■ LISTED ENTRIES
▼

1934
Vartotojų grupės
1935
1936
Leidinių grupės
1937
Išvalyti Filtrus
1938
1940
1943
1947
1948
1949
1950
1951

▲

■ TASK PROMPT
Copy out the full listing exactly.

■ COMPLETED TASK
1934
Vartotojų grupės
1935
1936
Leidinių grupės
1937
Išvalyti Filtrus
1938
1940
1943
1947
1948
1949
1950
1951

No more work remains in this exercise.